When you're flat out unhappy with yourself about something, you are most likely to be in your worst mood, and meanest to those who care about you, aka those with whom you can GET AWAY WITH NASTY SHIT most easily. Point here, is that many to most young people while certainly formed enough to be aware of it, are still not yet certain of the security of their present or future. Frustrated by not already knowing they want to be doctors or lawyers, or worse, WANTING to be something that they are, at this point, uncertain they'll be able to accomplish becoming, trading almost exclusively in futures, which are, by definition very uncertain, these younguns dwell in extremely unsettling territory on pretty much a 24/7 basis.

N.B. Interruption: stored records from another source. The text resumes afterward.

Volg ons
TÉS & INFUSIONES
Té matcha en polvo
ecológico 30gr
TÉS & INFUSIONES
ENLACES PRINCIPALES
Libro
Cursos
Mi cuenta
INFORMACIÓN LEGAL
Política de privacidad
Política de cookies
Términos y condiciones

Angry, aggressive music provides a very real way to channel a lot of frustration and anger, a profound need filler for people who are at a time of their life where those emotions are inherently going to be in abundance. This then, would also help to explain the incendiary appeal of Gangsta and the popularity of thrashing along to Metal.
So while we always hate to experience the passing of our youth, this is one where I think it not only a cultural passing, but also a physiological one, an actual flow of the chronological fabric of our lives... one, of course, that takes a while to define itself. After all, it's been suggested my generation of males rejects the idea of aging past 19 well into our 30s. I suspect I carried some of that notion past 40, and am currently thinking about how I've managed to come to this point where I feel like a much less flexible but really spry 50 something.

But 50 is NOT the new 30, unless you're a 30 year old chronically experiencing the morning after spending the day carrying around your car on your back. But otherwise... Kick Out the Jams, Motherfuckers!!

Speaking of Dead Boys: I have a friend who went back to his school as a guest Prof., probably going bacj 15 years or so, who decided to be edgy and cool and impress his students by referencing one Jello Biafra. He was met with dead stares causing his hair to come out in clumps and a serious craving for an Early Bird Special Liver and Onions with applesauce. The interesting thing is that this anecdote is probably being met by the blog-reading equivalent of a dead stare by many of you right now. Well you’re on the internet, right? Google ‘Dead Kennedys’ K?